Personal information
- Birth name: Ruy Gonçalves Ramos Sobrinho
- Date of birth: 9 February 1957 (age 69)
- Place of birth: Mendes, Rio de Janeiro, Brazil
- Height: 1.81 m (5 ft 11 in)
- Position: Midfielder

Senior career*
- Years: Team / Apps / (Gls)
- 1977–1996: Yomiuri FC / Verdy Kawasaki / 302 / (83)
- 1996–1997: Kyoto Purple Sanga / 20 / (0)
- 1997–1998: Verdy Kawasaki / 39 / (0)
- Total:  / 361 / (83)

International career
- 1990–1995: Japan / 32 / (1)

Managerial career
- 2005: Japan (beach)
- 2005: Kashiwa Reysol (assistant)
- 2006–2007: Tokyo Verdy
- 2009–2013: Japan (beach)
- 2014–2016: FC Gifu
- 2018–2019: Japan (beach)

Medal record
Verdy Kawasaki
| Winner | Japan Soccer League | 1983 |
| Winner | Japan Soccer League | 1984 |
| Winner | Japan Soccer League | 1986/87 |
| Winner | Japan Soccer League | 1990/91 |
| Winner | Japan Soccer League | 1991/92 |
| Runner-up | Japan Soccer League | 1979 |
| Runner-up | Japan Soccer League | 1981 |
| Runner-up | Japan Soccer League | 1989/90 |
| Winner | J1 League | 1993 |
| Winner | J1 League | 1994 |
| Runner-up | J1 League | 1995 |
| Winner | JSL Cup | 1979 |
| Winner | JSL Cup | 1985 |
| Winner | JSL Cup | 1991 |
| Winner | J.League Cup | 1992 |
| Winner | J.League Cup | 1993 |
| Winner | J.League Cup | 1994 |
| Runner-up | J.League Cup | 1996 |
| Winner | Emperor's Cup | 1984 |
| Winner | Emperor's Cup | 1986 |
| Winner | Emperor's Cup | 1987 |
| Winner | Emperor's Cup | 1996 |
| Runner-up | Emperor's Cup | 1981 |
| Runner-up | Emperor's Cup | 1991 |
| Runner-up | Emperor's Cup | 1992 |
Representing Japan
AFC Asian Cup
| Gold medal – first place | 1992 Japan |  |

= Ruy Ramos =

Japanese footballer

Ruy Ramos (ラモス 瑠偉, Ramosu Rui) is a former football manager and player. He is currently active as a television personality and tarento, represented by Irving. Born in Brazil, he played for the Japan national team.

Records shown:
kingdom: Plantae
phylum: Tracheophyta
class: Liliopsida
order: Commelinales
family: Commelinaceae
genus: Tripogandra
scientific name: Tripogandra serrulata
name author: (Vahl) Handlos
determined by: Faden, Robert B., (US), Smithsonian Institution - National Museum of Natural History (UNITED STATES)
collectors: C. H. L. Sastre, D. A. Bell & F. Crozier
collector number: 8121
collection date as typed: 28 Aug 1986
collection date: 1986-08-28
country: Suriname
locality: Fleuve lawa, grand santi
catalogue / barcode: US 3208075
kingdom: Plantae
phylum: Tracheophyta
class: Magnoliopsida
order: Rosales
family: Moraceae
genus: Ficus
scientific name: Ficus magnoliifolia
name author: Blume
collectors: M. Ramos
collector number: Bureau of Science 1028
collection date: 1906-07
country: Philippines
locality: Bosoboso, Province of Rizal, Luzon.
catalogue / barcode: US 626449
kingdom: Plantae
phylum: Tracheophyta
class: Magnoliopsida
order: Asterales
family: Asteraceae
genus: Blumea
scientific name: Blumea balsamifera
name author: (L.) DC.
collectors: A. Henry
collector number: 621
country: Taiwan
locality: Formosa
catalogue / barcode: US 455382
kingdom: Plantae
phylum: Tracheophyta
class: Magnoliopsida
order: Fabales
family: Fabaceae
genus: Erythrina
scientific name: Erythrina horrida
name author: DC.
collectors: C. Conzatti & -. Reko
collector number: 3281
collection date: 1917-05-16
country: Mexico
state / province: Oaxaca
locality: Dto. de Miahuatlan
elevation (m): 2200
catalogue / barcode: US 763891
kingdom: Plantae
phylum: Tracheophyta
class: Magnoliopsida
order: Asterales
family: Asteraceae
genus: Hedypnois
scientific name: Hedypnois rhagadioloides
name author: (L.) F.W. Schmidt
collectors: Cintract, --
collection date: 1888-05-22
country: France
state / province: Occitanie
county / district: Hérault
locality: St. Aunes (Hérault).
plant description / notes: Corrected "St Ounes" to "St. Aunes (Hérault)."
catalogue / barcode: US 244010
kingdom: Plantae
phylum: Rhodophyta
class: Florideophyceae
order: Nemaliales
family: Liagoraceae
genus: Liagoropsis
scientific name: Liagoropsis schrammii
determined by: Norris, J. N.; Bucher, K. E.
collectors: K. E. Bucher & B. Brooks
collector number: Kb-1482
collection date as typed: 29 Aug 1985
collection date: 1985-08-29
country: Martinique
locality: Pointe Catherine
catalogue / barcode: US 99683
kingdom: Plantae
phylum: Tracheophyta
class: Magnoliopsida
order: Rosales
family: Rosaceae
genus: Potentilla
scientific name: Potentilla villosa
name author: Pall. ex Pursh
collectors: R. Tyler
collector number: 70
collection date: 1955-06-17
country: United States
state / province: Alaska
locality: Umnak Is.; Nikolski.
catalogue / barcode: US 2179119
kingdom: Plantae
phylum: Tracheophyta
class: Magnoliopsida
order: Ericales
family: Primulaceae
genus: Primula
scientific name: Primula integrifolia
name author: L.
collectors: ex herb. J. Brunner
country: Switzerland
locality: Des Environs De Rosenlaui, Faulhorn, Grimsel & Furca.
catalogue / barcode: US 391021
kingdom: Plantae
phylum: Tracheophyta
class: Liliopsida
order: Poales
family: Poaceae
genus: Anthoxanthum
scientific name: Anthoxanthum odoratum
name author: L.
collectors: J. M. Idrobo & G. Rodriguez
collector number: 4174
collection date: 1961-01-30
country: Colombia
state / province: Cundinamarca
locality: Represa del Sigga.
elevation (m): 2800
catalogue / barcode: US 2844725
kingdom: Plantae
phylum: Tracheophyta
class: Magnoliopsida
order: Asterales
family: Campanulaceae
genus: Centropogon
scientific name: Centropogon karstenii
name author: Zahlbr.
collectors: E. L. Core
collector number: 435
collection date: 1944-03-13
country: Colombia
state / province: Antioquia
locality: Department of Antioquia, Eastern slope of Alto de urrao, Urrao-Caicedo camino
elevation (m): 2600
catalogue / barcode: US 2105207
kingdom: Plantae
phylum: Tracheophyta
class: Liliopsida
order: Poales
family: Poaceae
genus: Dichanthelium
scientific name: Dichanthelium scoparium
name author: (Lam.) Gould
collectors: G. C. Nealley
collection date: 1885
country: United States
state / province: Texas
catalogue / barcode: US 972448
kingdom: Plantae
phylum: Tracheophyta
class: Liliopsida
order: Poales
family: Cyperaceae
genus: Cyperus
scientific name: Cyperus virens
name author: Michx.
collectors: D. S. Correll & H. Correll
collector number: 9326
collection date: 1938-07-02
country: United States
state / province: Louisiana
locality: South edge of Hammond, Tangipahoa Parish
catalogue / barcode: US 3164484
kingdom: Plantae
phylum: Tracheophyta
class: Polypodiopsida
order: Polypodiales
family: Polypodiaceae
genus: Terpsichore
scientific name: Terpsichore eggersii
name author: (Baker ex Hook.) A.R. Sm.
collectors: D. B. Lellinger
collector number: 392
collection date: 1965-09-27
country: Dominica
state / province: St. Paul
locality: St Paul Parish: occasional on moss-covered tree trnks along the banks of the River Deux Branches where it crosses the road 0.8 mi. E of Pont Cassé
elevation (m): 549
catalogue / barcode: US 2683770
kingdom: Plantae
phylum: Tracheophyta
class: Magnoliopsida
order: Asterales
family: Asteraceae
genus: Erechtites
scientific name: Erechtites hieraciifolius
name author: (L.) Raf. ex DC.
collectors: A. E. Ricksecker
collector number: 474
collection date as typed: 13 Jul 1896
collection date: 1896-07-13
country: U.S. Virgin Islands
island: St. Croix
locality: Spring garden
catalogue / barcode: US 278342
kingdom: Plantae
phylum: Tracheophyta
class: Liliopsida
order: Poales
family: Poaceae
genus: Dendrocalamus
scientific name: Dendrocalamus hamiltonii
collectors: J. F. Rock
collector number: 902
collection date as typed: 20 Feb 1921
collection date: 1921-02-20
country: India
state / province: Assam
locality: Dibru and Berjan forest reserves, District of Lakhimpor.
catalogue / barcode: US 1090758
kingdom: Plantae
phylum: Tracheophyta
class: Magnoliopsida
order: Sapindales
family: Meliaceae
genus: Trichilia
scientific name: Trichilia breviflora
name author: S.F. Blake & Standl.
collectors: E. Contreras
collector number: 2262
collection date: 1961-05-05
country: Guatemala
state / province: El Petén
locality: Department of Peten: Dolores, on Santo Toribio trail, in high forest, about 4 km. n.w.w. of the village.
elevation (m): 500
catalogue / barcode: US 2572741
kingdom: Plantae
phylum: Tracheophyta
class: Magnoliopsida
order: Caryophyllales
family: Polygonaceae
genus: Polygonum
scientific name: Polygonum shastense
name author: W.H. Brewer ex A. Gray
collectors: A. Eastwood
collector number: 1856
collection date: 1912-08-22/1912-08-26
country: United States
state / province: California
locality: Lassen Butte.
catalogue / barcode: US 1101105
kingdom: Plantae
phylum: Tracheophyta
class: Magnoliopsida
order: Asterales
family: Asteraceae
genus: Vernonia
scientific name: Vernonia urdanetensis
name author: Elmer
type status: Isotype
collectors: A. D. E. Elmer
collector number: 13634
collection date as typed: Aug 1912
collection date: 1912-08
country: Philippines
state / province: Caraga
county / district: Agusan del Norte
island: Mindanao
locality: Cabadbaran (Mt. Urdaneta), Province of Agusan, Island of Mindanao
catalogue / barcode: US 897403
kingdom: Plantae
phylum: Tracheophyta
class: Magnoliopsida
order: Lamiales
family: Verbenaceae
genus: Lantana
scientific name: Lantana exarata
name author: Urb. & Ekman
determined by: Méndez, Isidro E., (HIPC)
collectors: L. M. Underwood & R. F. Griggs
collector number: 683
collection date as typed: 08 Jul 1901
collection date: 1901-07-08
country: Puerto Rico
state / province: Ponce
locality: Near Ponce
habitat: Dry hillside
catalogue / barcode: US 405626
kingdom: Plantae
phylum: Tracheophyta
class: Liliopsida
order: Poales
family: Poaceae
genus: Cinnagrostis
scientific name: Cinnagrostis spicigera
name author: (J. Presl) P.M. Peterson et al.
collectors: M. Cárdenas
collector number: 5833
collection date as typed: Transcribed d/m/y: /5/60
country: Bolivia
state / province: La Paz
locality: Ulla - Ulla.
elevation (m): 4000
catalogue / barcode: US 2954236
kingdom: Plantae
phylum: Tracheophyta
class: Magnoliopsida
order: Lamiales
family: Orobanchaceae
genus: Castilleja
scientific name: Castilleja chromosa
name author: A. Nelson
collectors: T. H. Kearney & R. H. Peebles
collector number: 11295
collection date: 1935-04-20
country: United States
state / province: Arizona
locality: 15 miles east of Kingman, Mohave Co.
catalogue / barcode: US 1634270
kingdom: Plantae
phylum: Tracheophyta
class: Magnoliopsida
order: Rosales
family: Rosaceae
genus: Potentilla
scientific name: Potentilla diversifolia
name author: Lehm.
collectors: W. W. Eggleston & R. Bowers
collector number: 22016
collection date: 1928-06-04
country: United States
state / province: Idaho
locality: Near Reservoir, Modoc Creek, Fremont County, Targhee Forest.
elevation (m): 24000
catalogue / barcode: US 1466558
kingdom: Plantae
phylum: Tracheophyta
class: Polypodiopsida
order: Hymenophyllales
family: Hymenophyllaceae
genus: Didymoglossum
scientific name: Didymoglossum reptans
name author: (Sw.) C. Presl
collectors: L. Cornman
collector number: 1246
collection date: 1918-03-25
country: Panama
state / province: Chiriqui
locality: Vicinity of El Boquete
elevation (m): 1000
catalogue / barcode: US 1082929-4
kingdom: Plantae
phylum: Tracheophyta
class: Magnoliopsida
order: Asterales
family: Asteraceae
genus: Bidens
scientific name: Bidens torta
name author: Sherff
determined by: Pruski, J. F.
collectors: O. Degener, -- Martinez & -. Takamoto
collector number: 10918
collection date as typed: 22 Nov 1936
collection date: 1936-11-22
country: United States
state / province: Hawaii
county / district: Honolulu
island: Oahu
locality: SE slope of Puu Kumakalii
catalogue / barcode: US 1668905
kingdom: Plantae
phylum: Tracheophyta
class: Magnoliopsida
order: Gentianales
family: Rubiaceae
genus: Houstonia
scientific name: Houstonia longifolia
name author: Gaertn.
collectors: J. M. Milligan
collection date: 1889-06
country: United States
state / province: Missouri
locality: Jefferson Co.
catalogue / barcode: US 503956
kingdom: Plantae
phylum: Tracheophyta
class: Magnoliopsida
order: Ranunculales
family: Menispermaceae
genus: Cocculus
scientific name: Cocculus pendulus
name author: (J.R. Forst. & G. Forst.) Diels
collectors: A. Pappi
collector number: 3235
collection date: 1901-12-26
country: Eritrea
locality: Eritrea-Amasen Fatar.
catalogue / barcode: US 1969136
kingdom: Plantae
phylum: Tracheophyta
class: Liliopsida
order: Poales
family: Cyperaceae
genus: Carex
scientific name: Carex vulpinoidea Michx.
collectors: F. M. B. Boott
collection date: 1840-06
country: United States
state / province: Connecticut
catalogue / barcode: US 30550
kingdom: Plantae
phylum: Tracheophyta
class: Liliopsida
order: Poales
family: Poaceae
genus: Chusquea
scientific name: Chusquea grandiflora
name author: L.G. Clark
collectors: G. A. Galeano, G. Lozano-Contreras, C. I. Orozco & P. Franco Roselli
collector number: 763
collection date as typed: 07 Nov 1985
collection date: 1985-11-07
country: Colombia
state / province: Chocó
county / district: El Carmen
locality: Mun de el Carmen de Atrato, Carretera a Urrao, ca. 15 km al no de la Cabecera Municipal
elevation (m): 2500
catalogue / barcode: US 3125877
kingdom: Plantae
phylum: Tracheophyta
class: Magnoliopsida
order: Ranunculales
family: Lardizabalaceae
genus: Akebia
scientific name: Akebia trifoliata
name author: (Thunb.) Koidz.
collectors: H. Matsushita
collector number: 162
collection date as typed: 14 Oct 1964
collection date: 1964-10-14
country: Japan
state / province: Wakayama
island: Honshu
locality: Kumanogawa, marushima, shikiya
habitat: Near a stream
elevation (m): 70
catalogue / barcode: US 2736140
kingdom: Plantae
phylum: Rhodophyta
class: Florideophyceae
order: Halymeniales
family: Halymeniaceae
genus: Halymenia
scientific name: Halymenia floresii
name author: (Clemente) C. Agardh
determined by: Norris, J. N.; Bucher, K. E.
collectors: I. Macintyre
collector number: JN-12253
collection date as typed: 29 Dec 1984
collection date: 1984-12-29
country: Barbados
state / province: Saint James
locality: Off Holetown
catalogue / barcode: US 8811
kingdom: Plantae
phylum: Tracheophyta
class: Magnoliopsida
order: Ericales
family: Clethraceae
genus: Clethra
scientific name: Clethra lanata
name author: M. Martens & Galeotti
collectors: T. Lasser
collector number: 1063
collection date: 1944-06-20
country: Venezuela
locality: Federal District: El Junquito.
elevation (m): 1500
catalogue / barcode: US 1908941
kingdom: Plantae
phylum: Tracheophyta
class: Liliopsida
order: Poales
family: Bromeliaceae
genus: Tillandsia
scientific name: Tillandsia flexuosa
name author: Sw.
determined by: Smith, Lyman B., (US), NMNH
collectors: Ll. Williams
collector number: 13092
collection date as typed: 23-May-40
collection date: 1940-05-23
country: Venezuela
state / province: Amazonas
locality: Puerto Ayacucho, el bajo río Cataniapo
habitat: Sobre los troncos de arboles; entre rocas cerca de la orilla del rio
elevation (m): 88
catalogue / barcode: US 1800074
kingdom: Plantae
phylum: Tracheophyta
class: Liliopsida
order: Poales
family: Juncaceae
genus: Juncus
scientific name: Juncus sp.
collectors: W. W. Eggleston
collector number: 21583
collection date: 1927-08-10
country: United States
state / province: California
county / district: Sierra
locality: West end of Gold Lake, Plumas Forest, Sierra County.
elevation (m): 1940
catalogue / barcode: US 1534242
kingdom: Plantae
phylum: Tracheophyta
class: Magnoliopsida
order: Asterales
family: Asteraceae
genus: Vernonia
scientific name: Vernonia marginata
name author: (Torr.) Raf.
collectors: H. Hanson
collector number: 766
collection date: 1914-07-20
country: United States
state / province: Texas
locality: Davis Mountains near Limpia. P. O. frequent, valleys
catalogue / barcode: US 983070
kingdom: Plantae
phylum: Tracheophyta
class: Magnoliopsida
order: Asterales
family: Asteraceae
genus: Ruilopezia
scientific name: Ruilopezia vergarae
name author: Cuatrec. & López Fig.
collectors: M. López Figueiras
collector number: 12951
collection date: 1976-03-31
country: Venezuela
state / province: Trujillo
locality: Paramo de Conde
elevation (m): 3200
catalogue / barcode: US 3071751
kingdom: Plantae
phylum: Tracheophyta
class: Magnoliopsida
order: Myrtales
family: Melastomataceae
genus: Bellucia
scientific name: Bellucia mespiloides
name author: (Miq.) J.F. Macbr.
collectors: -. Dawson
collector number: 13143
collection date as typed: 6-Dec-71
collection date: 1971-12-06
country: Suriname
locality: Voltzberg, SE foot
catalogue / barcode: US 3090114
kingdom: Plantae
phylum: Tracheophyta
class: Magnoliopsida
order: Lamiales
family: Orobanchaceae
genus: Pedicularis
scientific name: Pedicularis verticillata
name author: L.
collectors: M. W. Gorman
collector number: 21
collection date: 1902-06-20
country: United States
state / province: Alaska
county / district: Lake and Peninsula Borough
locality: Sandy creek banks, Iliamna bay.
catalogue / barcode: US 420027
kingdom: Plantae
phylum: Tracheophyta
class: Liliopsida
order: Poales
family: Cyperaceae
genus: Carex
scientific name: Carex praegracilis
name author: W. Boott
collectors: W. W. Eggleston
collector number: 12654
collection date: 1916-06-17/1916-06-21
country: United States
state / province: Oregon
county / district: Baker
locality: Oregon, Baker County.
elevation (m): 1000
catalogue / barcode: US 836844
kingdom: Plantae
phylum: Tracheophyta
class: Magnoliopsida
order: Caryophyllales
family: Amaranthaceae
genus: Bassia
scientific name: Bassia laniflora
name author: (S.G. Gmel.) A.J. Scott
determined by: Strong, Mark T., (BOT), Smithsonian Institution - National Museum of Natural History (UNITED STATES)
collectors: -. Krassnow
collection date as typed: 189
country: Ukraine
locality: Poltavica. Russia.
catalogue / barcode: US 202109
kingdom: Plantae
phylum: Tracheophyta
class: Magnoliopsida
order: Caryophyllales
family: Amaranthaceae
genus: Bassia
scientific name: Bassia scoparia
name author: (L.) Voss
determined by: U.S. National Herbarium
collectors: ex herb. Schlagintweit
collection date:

Exercise A:
Translate this sentence from the Ruy Ramos profile above into Spanish: "Born in Brazil, he played for the Japan national team."
Exercise B:
Print the part of the Ruy Ramos profile above that opens with the words "- Position: Midfielder" and closes with "2005: Japan (beach)", changing nothing.

Written response A:
Nacido en Brasil, jugó para la selección nacional de Japón.

Written response B:
- Position: Midfielder

Senior career*
- Years: Team / Apps / (Gls)
- 1977–1996: Yomiuri FC / Verdy Kawasaki / 302 / (83)
- 1996–1997: Kyoto Purple Sanga / 20 / (0)
- 1997–1998: Verdy Kawasaki / 39 / (0)
- Total:  / 361 / (83)

International career
- 1990–1995: Japan / 32 / (1)

Managerial career
- 2005: Japan (beach)